Your assignment: When you find the line with "açısından ağır sonuçlar doğurabilir." among the records below, reproduce it and each line after it exactly, ending with the line with "Suudi petrol ihracatı düşüyor".

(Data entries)
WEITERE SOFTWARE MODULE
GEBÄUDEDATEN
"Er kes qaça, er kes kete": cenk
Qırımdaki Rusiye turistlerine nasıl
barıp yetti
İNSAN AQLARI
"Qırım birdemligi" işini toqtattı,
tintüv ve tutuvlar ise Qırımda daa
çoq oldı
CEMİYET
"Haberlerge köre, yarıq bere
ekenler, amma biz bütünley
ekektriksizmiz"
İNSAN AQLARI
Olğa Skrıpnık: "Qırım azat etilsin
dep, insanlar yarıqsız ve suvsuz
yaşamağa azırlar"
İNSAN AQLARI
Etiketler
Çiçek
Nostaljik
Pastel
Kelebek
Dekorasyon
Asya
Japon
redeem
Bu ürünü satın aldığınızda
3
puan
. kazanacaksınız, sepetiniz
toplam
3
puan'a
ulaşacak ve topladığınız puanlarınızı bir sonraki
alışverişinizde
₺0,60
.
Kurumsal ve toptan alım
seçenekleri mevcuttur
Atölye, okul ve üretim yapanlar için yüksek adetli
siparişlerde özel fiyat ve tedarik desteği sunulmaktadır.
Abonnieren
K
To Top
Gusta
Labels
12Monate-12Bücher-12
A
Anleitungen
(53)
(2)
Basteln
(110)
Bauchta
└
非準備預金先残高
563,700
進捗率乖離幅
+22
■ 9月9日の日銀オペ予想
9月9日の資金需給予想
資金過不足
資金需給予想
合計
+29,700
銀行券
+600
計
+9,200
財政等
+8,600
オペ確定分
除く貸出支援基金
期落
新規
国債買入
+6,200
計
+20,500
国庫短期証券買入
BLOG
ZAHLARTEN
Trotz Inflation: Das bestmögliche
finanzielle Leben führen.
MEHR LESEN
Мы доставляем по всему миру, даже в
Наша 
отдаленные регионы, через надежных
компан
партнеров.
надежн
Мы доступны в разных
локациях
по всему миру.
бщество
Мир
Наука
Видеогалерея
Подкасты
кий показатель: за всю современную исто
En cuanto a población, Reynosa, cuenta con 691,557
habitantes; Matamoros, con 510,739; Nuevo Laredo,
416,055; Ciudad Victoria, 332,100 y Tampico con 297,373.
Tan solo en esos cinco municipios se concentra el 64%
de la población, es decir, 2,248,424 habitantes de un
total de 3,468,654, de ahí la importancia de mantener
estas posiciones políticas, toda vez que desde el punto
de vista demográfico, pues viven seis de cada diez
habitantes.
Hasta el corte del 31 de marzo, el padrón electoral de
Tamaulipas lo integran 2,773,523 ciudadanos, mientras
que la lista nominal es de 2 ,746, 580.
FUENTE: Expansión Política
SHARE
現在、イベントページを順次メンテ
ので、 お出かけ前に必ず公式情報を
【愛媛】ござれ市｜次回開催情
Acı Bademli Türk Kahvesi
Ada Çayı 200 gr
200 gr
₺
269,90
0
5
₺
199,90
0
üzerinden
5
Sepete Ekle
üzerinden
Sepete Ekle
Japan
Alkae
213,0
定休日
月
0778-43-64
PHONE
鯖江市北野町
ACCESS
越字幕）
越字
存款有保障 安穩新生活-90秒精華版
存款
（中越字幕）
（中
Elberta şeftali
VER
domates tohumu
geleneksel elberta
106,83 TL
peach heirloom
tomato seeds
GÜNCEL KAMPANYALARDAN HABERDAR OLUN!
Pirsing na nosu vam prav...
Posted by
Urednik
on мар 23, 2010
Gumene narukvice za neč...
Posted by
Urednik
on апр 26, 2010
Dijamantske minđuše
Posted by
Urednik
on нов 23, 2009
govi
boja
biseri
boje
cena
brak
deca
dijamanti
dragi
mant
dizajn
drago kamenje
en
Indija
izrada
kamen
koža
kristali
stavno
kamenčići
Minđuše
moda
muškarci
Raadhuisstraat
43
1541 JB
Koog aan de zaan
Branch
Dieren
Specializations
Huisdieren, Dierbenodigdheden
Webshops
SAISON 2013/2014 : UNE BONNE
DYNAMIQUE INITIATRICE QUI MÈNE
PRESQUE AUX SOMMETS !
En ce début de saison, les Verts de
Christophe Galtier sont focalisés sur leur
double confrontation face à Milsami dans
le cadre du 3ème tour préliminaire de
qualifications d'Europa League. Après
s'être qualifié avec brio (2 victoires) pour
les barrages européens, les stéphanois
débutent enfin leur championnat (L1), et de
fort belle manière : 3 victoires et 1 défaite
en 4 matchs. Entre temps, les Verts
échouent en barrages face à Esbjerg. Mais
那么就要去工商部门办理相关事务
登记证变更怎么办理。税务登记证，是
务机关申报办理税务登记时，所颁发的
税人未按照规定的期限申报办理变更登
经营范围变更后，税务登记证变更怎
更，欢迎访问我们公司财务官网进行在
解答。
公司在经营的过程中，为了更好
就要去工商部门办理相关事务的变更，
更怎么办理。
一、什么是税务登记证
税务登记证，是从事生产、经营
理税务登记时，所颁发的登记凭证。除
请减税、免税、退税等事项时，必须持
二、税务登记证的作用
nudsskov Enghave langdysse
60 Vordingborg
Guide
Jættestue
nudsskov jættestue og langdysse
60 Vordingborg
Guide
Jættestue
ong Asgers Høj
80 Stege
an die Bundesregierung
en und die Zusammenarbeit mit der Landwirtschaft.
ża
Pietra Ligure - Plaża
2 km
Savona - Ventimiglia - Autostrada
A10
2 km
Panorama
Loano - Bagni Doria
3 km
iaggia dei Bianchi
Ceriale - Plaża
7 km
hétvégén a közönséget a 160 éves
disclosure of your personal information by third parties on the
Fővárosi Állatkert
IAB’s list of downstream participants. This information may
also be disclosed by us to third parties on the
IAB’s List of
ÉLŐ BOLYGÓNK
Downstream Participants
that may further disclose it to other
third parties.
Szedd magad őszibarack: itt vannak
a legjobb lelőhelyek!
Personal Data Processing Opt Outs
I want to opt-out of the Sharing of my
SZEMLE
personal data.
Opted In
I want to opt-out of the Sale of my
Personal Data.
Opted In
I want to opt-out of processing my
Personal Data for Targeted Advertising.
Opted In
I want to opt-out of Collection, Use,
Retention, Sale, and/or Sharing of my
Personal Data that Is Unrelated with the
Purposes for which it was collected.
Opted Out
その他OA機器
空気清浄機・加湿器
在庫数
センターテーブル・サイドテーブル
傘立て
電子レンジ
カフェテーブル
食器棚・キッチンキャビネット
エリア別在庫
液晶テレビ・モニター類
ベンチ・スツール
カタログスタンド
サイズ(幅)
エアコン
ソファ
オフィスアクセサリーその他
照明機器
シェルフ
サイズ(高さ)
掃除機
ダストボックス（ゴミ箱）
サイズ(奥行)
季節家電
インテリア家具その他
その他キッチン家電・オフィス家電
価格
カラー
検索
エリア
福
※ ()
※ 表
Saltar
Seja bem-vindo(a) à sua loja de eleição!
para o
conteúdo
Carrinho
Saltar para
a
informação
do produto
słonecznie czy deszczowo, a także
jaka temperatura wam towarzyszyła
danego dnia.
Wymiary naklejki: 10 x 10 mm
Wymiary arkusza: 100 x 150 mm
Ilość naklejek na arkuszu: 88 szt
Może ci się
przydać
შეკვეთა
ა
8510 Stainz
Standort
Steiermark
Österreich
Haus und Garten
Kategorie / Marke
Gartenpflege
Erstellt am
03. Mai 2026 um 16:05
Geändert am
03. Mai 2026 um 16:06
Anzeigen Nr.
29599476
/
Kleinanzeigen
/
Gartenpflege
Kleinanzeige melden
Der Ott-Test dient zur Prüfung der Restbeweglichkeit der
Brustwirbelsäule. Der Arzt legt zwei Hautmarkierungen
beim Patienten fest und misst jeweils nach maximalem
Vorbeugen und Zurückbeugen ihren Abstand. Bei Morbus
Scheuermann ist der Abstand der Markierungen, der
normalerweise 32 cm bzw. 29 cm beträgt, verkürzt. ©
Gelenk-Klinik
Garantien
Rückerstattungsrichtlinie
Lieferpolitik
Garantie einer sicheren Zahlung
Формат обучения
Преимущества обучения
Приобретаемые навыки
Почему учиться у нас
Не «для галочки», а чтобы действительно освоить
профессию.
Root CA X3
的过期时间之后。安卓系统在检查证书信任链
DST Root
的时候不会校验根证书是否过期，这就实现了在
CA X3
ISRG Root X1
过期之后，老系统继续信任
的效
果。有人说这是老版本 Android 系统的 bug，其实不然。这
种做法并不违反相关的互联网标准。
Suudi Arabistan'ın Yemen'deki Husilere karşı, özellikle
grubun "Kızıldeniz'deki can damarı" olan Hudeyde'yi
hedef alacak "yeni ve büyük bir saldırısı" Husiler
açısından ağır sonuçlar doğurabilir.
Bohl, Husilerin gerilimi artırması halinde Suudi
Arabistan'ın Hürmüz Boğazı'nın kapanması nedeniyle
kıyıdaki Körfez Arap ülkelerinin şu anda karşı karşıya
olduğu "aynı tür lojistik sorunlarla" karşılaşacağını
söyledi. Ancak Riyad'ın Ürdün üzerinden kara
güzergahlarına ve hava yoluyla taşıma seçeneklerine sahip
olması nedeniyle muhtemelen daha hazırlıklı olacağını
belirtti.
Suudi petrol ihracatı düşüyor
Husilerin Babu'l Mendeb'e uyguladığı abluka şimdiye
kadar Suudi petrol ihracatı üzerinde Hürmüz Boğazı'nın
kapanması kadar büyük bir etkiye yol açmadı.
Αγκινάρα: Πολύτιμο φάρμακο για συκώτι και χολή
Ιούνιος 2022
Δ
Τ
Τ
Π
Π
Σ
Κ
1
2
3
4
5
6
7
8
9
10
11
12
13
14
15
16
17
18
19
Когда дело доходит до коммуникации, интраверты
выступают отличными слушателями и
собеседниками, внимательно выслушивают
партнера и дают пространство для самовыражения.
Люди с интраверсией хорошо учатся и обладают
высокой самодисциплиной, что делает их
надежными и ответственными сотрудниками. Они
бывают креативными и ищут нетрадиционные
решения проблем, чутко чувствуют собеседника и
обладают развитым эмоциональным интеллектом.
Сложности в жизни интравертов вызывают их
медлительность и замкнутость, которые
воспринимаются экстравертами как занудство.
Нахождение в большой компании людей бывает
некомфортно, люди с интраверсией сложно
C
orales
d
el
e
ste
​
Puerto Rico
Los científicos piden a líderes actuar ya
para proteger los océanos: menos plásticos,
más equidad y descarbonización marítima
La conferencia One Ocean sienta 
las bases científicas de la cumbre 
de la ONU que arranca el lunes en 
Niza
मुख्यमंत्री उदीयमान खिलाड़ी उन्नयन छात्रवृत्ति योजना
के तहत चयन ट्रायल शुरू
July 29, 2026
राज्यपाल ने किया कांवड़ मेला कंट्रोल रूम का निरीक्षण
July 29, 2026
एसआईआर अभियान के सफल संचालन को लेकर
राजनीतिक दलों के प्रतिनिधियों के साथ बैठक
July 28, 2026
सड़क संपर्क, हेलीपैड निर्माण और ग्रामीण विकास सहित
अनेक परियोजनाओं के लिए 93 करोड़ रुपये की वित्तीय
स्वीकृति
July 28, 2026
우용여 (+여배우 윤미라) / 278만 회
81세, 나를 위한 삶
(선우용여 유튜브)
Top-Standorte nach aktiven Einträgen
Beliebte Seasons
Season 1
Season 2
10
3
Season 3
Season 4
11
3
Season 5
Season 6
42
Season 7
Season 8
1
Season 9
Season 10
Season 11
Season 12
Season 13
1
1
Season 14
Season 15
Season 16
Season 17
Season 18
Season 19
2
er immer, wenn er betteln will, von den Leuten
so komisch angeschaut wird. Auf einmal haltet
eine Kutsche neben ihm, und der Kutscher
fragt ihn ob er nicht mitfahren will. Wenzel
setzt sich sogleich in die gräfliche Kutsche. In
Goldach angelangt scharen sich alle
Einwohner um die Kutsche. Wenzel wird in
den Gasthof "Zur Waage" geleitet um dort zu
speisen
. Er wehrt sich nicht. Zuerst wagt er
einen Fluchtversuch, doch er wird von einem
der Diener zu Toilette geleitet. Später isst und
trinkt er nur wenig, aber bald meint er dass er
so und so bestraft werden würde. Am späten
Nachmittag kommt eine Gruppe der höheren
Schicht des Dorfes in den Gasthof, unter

Solution for this task:
açısından ağır sonuçlar doğurabilir.
Bohl, Husilerin gerilimi artırması halinde Suudi
Arabistan'ın Hürmüz Boğazı'nın kapanması nedeniyle
kıyıdaki Körfez Arap ülkelerinin şu anda karşı karşıya
olduğu "aynı tür lojistik sorunlarla" karşılaşacağını
söyledi. Ancak Riyad'ın Ürdün üzerinden kara
güzergahlarına ve hava yoluyla taşıma seçeneklerine sahip
olması nedeniyle muhtemelen daha hazırlıklı olacağını
belirtti.
Suudi petrol ihracatı düşüyor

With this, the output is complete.